Electric planes won't happen until battery technology improves by leaps and bounds. That's spurred researchers at NASA to take a different tack, testing a new style of wing that integrates over a dozen small propellers to boost efficiency, reduce drag, and make electric propulsion feasible for light aircraft.
While battery technology has come a long way in the last decade, it's hit a plateau. Currently, electrically-powered aircraft using a traditional propeller are too big and too heavy, limiting cargo load and range.
So NASA started with a clean sheet design, optimizing 18 electric motors with slow-speed propellers spread across a 31-foot wing. The result is a 60-percent boost in wing efficiency and a significant reduction in drag, but the possibilities are far more profound.
Unlike bulky, heavy internal combustion piston and turbine engines, the relatively small size and low weight of electric motors allows for a massive amount of flexibility. Each motor can be placed precisely on the wing for maximum efficiency and reduced drag, and also operated independently at different speeds to optimize performance depending on the phase of flight.
If the plane is cruising, certain motors could shut down, while their propellers fold to reduce drag even further. Multiple independent power systems also provide a robust and redundant propulsive control, with the speed of the motors optimized automatically and providing a backup in case of failure.

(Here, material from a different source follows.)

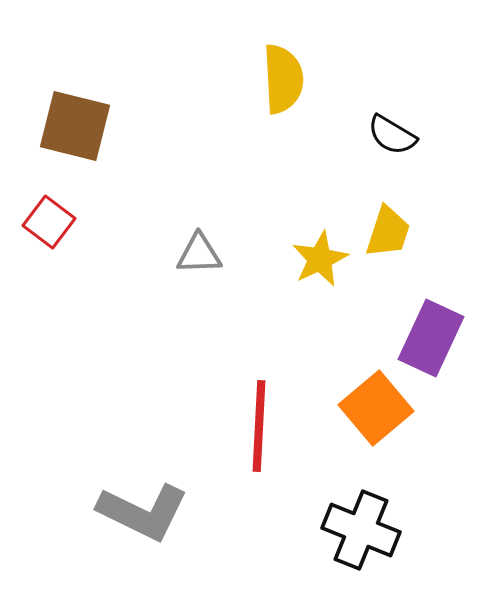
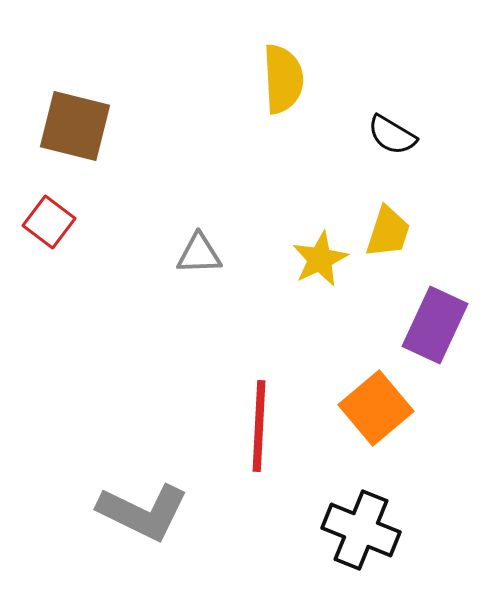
purple rectangle: moved 4 px right, 13 px up
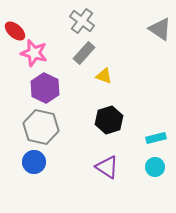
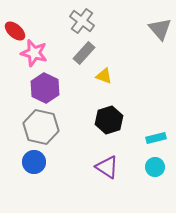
gray triangle: rotated 15 degrees clockwise
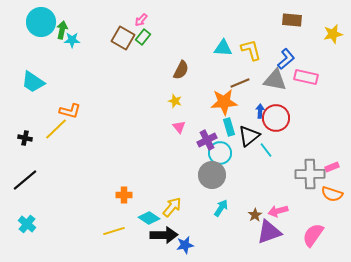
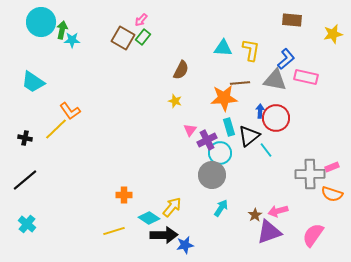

Additionally, by evenly distributing accelerated air across the wing, the surface area is greatly reduced while still maintaining the same slow speed/stall characteristics. The smaller surface area, in return, generates substantially less drag as a byproduct of lift.
NASA is calling the project Leading Edge Asynchronous Propeller Technology (LEAPTech) and testing it on the ground at speeds up to 70 MPH across a dry lakebed at Edwards Air Force Base. The experimental wing, called the Hybrid-Electric Integrated Systems Testbed (HEIST), is mounted on a specially modified truck where researchers can focus primarily on the takeoff and landing phase of flight.
The next step in development, pending successful trials with the HEIST testbed, will be a small X-plane demonstrator. Within a few years NASA hopes to fly a manned aircraft, replacing the wings and engines of an Italian-built Tecnam P2006T with an improved version of the LEAPTech wing. Using an existing airframe will allow engineers to compare the performance of the flight demonstrator with that of the original P2006T.
If it's proven effective, the scalable nature of electric propulsion technology could move from small, general aviation aircraft, up to commercial airliners.